• **AIM OF THE EXERCISE**
Lift out each line of the data that holds "mesma".

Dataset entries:
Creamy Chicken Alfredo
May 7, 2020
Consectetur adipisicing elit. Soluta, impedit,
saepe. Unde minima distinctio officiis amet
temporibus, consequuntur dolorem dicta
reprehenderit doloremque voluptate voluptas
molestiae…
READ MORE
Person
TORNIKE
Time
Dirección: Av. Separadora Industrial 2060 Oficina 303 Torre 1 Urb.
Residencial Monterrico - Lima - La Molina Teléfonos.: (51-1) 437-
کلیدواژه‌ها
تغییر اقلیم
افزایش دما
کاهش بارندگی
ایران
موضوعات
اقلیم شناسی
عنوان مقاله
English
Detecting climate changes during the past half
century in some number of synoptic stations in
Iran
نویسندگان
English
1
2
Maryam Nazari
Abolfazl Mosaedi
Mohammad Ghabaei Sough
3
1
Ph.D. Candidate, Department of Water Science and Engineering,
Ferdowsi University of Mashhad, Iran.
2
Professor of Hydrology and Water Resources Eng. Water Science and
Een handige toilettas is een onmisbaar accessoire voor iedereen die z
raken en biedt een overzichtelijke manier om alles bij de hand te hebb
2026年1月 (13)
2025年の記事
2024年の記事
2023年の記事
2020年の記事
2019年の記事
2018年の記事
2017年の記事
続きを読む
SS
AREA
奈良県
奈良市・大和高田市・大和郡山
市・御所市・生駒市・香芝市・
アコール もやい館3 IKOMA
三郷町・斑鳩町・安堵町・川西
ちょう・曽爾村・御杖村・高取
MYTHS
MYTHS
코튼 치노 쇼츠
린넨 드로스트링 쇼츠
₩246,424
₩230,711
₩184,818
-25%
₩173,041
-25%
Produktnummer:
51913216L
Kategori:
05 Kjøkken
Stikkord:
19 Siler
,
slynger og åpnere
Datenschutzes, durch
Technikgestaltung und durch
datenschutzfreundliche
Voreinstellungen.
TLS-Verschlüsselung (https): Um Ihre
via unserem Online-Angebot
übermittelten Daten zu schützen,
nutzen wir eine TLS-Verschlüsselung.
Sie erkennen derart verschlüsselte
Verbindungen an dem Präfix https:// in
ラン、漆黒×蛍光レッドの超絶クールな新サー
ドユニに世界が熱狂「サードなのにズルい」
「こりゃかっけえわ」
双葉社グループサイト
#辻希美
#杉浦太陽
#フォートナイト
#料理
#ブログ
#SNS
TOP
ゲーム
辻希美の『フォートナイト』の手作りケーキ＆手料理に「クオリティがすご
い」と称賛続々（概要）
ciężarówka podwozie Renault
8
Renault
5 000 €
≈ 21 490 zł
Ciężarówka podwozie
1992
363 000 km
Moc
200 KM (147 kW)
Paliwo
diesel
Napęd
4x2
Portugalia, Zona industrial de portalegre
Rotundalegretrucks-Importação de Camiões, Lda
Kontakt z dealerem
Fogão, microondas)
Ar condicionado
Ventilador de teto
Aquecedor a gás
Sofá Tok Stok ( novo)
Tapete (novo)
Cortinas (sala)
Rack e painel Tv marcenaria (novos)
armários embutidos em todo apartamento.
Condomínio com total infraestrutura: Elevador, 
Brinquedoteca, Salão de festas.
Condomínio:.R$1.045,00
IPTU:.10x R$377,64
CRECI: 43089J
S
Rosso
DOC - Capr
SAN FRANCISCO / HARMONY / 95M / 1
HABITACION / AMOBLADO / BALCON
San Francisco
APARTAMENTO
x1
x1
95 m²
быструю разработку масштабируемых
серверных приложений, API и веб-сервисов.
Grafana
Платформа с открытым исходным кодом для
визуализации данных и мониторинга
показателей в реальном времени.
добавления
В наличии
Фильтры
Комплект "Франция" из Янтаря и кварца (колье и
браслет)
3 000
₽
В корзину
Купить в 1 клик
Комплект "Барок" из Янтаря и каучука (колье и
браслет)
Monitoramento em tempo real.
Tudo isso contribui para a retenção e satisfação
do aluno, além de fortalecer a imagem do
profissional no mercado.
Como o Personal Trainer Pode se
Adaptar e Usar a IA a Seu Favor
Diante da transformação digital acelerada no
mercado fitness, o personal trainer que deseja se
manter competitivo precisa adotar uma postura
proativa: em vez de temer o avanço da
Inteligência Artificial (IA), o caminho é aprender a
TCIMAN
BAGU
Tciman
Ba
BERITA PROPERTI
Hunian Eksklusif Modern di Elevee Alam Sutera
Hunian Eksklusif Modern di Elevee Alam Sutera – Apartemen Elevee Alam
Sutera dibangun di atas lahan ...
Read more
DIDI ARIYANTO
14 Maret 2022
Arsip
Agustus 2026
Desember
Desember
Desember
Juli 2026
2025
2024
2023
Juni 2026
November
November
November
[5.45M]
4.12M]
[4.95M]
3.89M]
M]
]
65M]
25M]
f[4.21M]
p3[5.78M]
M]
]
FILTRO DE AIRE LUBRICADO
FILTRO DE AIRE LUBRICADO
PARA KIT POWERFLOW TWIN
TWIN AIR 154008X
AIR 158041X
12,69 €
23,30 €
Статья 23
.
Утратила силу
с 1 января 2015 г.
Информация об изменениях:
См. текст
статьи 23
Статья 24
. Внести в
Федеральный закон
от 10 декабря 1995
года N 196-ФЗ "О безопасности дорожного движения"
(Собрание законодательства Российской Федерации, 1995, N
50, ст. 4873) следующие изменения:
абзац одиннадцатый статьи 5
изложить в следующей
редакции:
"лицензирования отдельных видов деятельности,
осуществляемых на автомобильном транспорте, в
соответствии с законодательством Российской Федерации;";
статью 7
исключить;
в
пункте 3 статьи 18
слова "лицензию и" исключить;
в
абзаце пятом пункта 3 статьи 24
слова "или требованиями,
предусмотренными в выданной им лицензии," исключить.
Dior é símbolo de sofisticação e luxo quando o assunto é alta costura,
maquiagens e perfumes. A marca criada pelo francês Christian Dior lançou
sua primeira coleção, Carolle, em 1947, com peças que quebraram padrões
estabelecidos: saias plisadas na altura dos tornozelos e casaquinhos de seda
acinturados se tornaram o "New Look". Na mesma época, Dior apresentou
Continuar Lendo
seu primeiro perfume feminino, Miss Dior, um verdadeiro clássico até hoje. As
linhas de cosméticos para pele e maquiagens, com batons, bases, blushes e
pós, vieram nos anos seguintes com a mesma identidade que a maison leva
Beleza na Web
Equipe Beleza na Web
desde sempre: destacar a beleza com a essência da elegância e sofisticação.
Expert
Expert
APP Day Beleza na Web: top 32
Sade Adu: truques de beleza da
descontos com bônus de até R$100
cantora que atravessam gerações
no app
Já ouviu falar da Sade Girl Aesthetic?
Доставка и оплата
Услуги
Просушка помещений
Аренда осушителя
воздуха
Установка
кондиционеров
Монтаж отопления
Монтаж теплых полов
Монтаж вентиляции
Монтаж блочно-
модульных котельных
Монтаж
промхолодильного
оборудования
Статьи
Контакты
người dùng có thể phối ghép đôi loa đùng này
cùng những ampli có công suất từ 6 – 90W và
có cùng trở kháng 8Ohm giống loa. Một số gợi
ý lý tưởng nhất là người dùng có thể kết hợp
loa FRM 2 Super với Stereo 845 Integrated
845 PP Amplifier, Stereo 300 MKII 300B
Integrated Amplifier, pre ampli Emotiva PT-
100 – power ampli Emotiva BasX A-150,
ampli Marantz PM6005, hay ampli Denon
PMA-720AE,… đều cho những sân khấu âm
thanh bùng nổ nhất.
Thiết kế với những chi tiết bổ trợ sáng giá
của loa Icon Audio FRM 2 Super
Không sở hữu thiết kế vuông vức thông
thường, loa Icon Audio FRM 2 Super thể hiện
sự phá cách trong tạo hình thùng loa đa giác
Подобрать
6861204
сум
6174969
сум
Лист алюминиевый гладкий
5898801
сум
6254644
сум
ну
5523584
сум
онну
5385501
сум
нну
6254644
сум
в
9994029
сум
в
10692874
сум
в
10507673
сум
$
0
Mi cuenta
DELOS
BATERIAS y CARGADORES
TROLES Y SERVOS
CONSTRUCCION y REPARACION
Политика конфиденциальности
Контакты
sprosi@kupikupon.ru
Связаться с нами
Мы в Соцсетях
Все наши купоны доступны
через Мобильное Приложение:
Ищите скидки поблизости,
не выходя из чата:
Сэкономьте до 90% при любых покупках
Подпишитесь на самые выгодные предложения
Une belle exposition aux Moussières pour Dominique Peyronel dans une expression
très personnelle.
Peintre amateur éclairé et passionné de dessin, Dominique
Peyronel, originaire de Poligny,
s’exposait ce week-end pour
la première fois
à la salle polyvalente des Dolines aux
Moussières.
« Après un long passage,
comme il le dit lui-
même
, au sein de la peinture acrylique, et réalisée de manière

• **FINAL ANSWER**
acinturados se tornaram o "New Look". Na mesma época, Dior apresentou
pós, vieram nos anos seguintes com a mesma identidade que a maison leva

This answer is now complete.